自宅の購入時の資料は一切なく、売却価格は6,000万円で、新しく購入する自宅は6,000万円となる見込みです。
引っ越し費用も安くはないため、譲渡で支払う税金はなるべく少なくしたいと考えております。
居住用財産の3,000万円控除の適用を考えておりますがいかがでしょうか。
A 確かに、居住用財産を譲渡した場合の節税策として居住用財産の3,000万円控除は、必ず選択肢に上がってくる制度です。
ご相談者様の場合、売却価格の6,000万円から概算取得費の5%を控除し、さらに3,000万円控除を適用しても3,000万円近くの譲渡所得が出てしまう計算になります。
所有期間10年超の軽減税率14%を適用しても、約400万円程度の税金が見込まれます。
今回のように、購入金額が不明な(低い)自宅を売却し、売却価格よりも高いあるいは同額程度の自宅を購入する場合には『特定の居住用財産の買換えの特例』も検討してみてください。

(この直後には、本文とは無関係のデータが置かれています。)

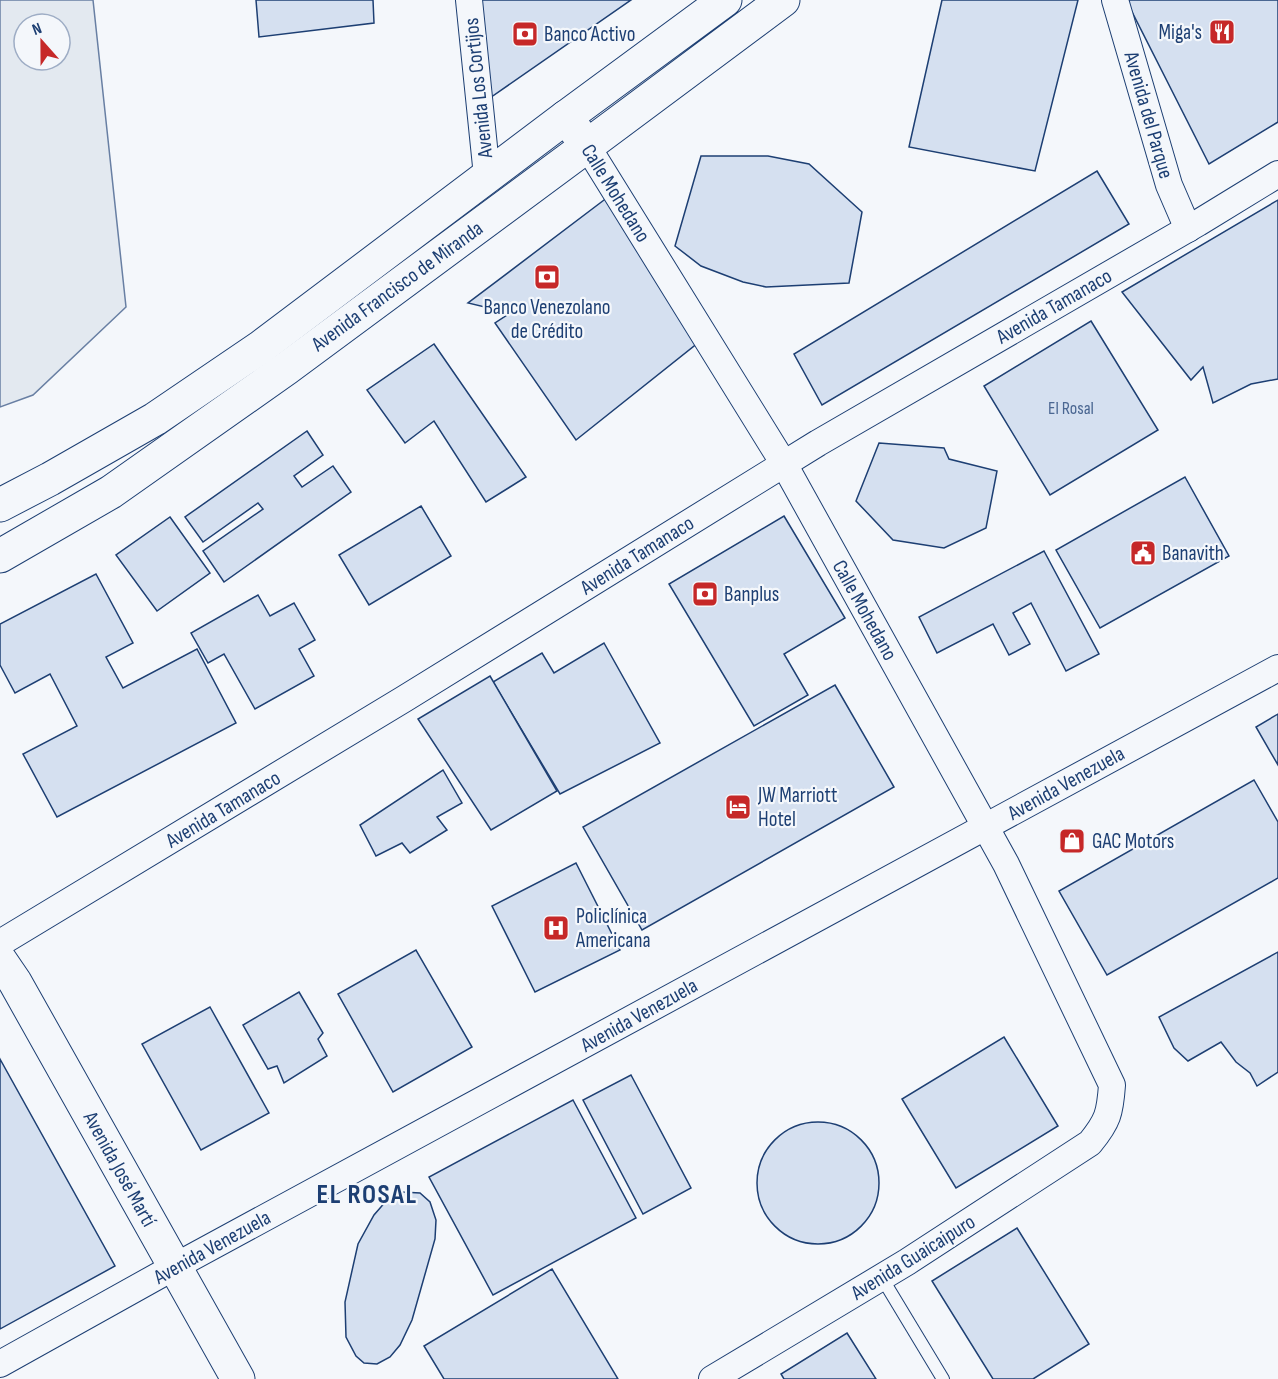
<svg xmlns="http://www.w3.org/2000/svg" width="1278" height="1379" viewBox="0 0 1278 1379" font-family="'Sofia Sans Condensed',sans-serif">
<style>
.green{fill:#e3e9f0;stroke:#687fa3;stroke-width:1.5;fill-rule:evenodd}
.building{fill:#d5e0f0;stroke:#1d3f73;stroke-width:1.5}
.lines{fill:none;stroke-linecap:round;stroke-linejoin:round}
.lane-casing{stroke:#1d3f73;stroke-width:14}
.street-casing{stroke:#1d3f73;stroke-width:28}
.secondary-casing{stroke:#1d3f73;stroke-width:35}
.primary-casing{stroke:#1d3f73;stroke-width:35}
.lane{stroke:#f4f7fb;stroke-width:12}
.street{stroke:#f4f7fb;stroke-width:26}
.secondary{stroke:#f4f7fb;stroke-width:33}
.primary{stroke:#f4f7fb;stroke-width:33}
.labels{text-anchor:middle;stroke-width:4.5;stroke-linejoin:round;paint-order:stroke}
.number-label{font-size:18px;fill:#4b6792}
.poi-label{font-size:21px;fill:#1d3f73;stroke:#f4f7fb;text-anchor:start}
.street-label{font-size:21px;fill:#1d3f73;stroke:#f4f7fb}
.district-label{font-size:27px;font-weight:bold;letter-spacing:1.5px;fill:#1d3f73;stroke:#f4f7fb}
</style>
<rect width="100%" height="100%" fill="#f4f7fb"/>
<path class="green" d="M0,0H93L126,307L33,395L0,407ZM24,24H60V60H24Z"/>
<g class="building">
<path d="M256,0H373L374,23L259,37Z"/>
<path d="M479,0H631L487,100Z"/>
<path d="M942,0H1078L1035,171L909,147Z"/>
<path d="M1126,0H1278V122L1209,164Z"/>
<path d="M701,156H768L809,164L862,212L849,283L766,287L743,282L701,266L675,246Z"/>
<path d="M1097,171L1129,224L822,405L794,354Z"/>
<path d="M608,197L699,342L576,440L495,323L510,313L468,303Z"/>
<path d="M1278,200V379L1251,384L1213,403L1203,367L1191,380L1122,292Z"/>
<path d="M1091,321L1158,430L1050,495L984,386Z"/>
<path d="M434,344L526,477L486,502L434,421L405,443L367,390Z"/>
<path d="M307,431L323,455L294,476L302,487L333,466L351,492L224,582L203,551L263,509L258,503L203,542L185,517Z"/>
<path d="M879,443L944,448L949,459L997,471L986,528L944,548L893,540L856,501Z"/>
<path d="M1185,477L1229,556L1100,628L1056,550Z"/>
<path d="M421,506L451,556L369,605L339,555Z"/>
<path d="M784,516L845,618L784,654L808,695L754,726L669,584Z"/>
<path d="M170,517L210,573L157,611L116,555Z"/>
<path d="M1044,551L1099,654L1066,671L1031,603L1013,613L1030,644L1009,655L993,624L937,653L919,617Z"/>
<path d="M96,574L133,643L106,657L123,688L197,649L236,723L57,817L23,754L77,726L50,674L15,693L0,665V624Z"/>
<path d="M258,595L270,616L294,603L315,640L299,649L314,676L255,709L224,654L208,663L191,633Z"/>
<path d="M604,643L660,743L560,794L493,682L542,653L554,673Z"/>
<path d="M490,676L557,791L491,830L418,719Z"/>
<path d="M835,685L894,787L642,930L583,827Z"/>
<path d="M1278,714V765L1256,727Z"/>
<path d="M443,770L462,803L437,817L447,830L410,853L402,843L376,856L360,825Z"/>
<path d="M1254,780L1278,822V878L1107,975L1059,891Z"/>
<path d="M576,863L620,950L535,992L492,906Z"/>
<path d="M416,950L472,1047L393,1092L338,994Z"/>
<path d="M1278,952V1072L1257,1086L1250,1073L1236,1062L1221,1042L1188,1061L1174,1048L1159,1017Z"/>
<path d="M299,992L323,1033L318,1039L327,1056L284,1083L277,1066L268,1069L243,1025Z"/>
<path d="M210,1007L269,1113L201,1150L142,1044Z"/>
<path d="M1004,1037L1058,1126L956,1188L902,1099Z"/>
<path d="M0,1059L115,1266L0,1329Z"/>
<path d="M631,1075L691,1188L643,1214L583,1100Z"/>
<path d="M573,1100L636,1218L493,1295L429,1177Z"/>
<circle cx="818" cy="1183" r="61"/>
<path d="M402,1192L420,1193L430,1202L436,1220L435,1239L412,1320L400,1345L390,1357L377,1364L364,1363L356,1356L346,1337L345,1302L358,1244L374,1215L387,1200Z"/>
<path d="M1017,1228L1089,1344L1033,1379H993L932,1281Z"/>
<path d="M552,1269L618,1379H444L424,1346Z"/>
<path d="M847,1333L876,1379H784L781,1374Z"/>
</g>
<g class="lines">
<defs>
<path id="lane" d="M882,1278L943,1379"/>
<g id="street">
<path d="M469,0L487,176"/>
<path d="M1115,0L1169,185L1188,229"/>
<path d="M587,146L784,464L1006,864L1112,1085C1110,1113 1108,1121 1090,1143L907,1262L712,1379"/>
<path d="M0,943L404,699L818,443L1198,223L1278,174"/>
<path d="M0,1364L174,1267L1278,668"/>
</g>
<g id="secondary">
<path d="M0,505L50,479L155,419L261,347L566,117"/>
<path d="M0,556L111,492L287,368L587,146"/>
<path d="M0,960L15,982L238,1379"/>
</g>
<path id="primary" d="M725,0L566,117L587,146L783,0"/>
</defs>
<use href="#lane" class="lane-casing"/>
<use href="#street" class="street-casing"/>
<use href="#secondary" class="secondary-casing"/>
<use href="#primary" class="primary-casing"/>
<use href="#lane" class="lane"/>
<use href="#street" class="street"/>
<use href="#secondary" class="secondary"/>
<use href="#primary" class="primary"/>
</g>
<defs>
<symbol id="restaurant-square" viewBox="-11 -11 22 22"><rect x="-9" y="-9" width="18" height="18" rx="4" fill="#c62828" stroke="#f4f7fb"/><path d="M-5-6h1v4h1v-4h1v4h1v-4h1v5L-1.5 .5V6h-2V.5L-5-1ZM5-6V6H3V1.5H1.5Q1.5-4 5-6Z" fill="#fff"/></symbol>
<symbol id="bank-square" viewBox="-11 -11 22 22"><rect x="-9" y="-9" width="18" height="18" rx="4" fill="#c62828" stroke="#f4f7fb"/><path d="M-6-4H6V4H-6ZM0-2.3a2.3 2.3 0 1 0 0 4.6a2.3 2.3 0 1 0 0-4.6Z" fill="#fff"/></symbol>
<symbol id="civic-square" viewBox="-11 -11 22 22"><rect x="-9" y="-9" width="18" height="18" rx="4" fill="#c62828" stroke="#f4f7fb"/><path d="M-.6-6.5H3V-4.5H.6V-3L4-1V1h2V6H-6V1h2V-1L-.6-3ZM-1.2 2.5V6h2.4V2.5Z" fill="#fff"/></symbol>
<symbol id="hotel-square" viewBox="-11 -11 22 22"><rect x="-9" y="-9" width="18" height="18" rx="4" fill="#c62828" stroke="#f4f7fb"/><path d="M-6-4.5h1.5V1H6V5H4.5V3h-9V5H-6ZM-4 0a1.8 1.8 0 1 1 3.6 0ZM.5 0V-2.5h3Q6-2.5 6 0Z" fill="#fff"/></symbol>
<symbol id="shop-square" viewBox="-11 -11 22 22"><rect x="-9" y="-9" width="18" height="18" rx="4" fill="#c62828" stroke="#f4f7fb"/><path d="M-5-2.5h2.3a2.7 3.5 0 0 1 5.4 0H5L5.5 6h-11ZM-1.5-2.5h3a1.5 2.3 0 0 0-3 0Z" fill="#fff"/></symbol>
<symbol id="hospital-square" viewBox="-11 -11 22 22"><rect x="-9" y="-9" width="18" height="18" rx="4" fill="#c62828" stroke="#f4f7fb"/><path d="M-5-5h3v3.5h4V-5h3V5h-3V1.5h-4V5h-3Z" fill="#fff"/></symbol>
</defs>
<g fill-rule="evenodd">
<use href="#restaurant-square" x="1207" y="17" width="30" height="30"/>
<use href="#bank-square" x="510" y="19" width="30" height="30"/>
<use href="#bank-square" x="532" y="262" width="30" height="30"/>
<use href="#civic-square" x="1128" y="538" width="30" height="30"/>
<use href="#bank-square" x="690" y="579" width="30" height="30"/>
<use href="#hotel-square" x="723" y="792" width="30" height="30"/>
<use href="#shop-square" x="1057" y="826" width="30" height="30"/>
<use href="#hospital-square" x="541" y="913" width="30" height="30"/>
</g>
<g class="labels">
<g class="number-label">
<text x="1071" y="414">El Rosal</text>
</g>
<g class="poi-label">
<text x="1202" y="39" text-anchor="end">Miga's</text>
<text x="544" y="41">Banco Activo</text>
<text x="547" y="314" text-anchor="middle">Banco Venezolano<tspan x="547" dy="24">de Crédito</tspan></text>
<text x="1162" y="560">Banavith</text>
<text x="724" y="601">Banplus</text>
<text x="758" y="802">JW Marriott<tspan x="758" dy="24">Hotel</tspan></text>
<text x="1092" y="848">GAC Motors</text>
<text x="576" y="923">Policlínica<tspan x="576" dy="24">Americana</tspan></text>
</g>
<g class="street-label">
<text transform="translate(478 88) rotate(-96)" y="7">Avenida Los Cortijos</text>
<text transform="translate(1149 115) rotate(74)" y="7">Avenida del Parque</text>
<text transform="translate(616 193) rotate(58)" y="7">Calle Mohedano</text>
<text transform="translate(397 286) rotate(-36)" y="7">Avenida Francisco de Miranda</text>
<text transform="translate(1054 306) rotate(-30)" y="7">Avenida Tamanaco</text>
<text transform="translate(637 555) rotate(-32)" y="7">Avenida Tamanaco</text>
<text transform="translate(865 610) rotate(61)" y="7">Calle Mohedano</text>
<text transform="translate(1066 783) rotate(-29)" y="7">Avenida Venezuela</text>
<text transform="translate(223 809) rotate(-31)" y="7">Avenida Tamanaco</text>
<text transform="translate(639 1015) rotate(-29)" y="7">Avenida Venezuela</text>
<text transform="translate(120 1169) rotate(61)" y="7">Avenida José Martí</text>
<text transform="translate(212 1247) rotate(-29)" y="7">Avenida Venezuela</text>
<text transform="translate(913 1257) rotate(-32)" y="7">Avenida Guaicaipuro</text>
</g>
<g class="district-label">
<text x="367" y="1203">EL ROSAL</text>
</g>
</g>
<g transform="translate(42 42) rotate(339)"><circle r="28" fill="#f4f7fb" stroke="#9eadc5" stroke-width="1.5"/>
<path d="M0-4.5L10 22L0 15L-10 22Z" fill="#c62828"/>
<text y="-9" font-size="16" font-weight="bold" text-anchor="middle" fill="#1d3f73">N</text>
</g>
</svg>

この特例が適用できる場合は、売却価格6,000万円から購入価格6,000万円を控除することができ、譲渡所得が発生しません。
よって、税金の支払いもありません。
この特例を適用するための要件は3,000万円控除より次の要件が増えます。
○譲渡資産の所有期間・居住期間が10年超であること
○譲渡価格が1億円以下であること
○購入する自宅の建物床面積が 50m2以上、土地の面積が 500m2以下 など
あとは、ほぼ居住用財産の3,000万円控除と同じ要件になります。
なお、この特例の注意点は、今回購入した自宅を売却するときの取得費は、基本的に、今回売却した資産の取得費を引き継ぐことになります。
つまり、新自宅の取得費は、旧自宅の取得費となるということです。
この記録は税務署にずっと保管されることになるため、今回取得した自宅を売却する際は、取得費として6,000万円を利用しないように注意しなければなりません。
この買換え特例は、新自宅を売却するまで、今回の売却益の課税が繰延べられている、ということです。
なお、適用にあたっては、細かい要件を国税庁のホームページなどで再度確認するようにしてください。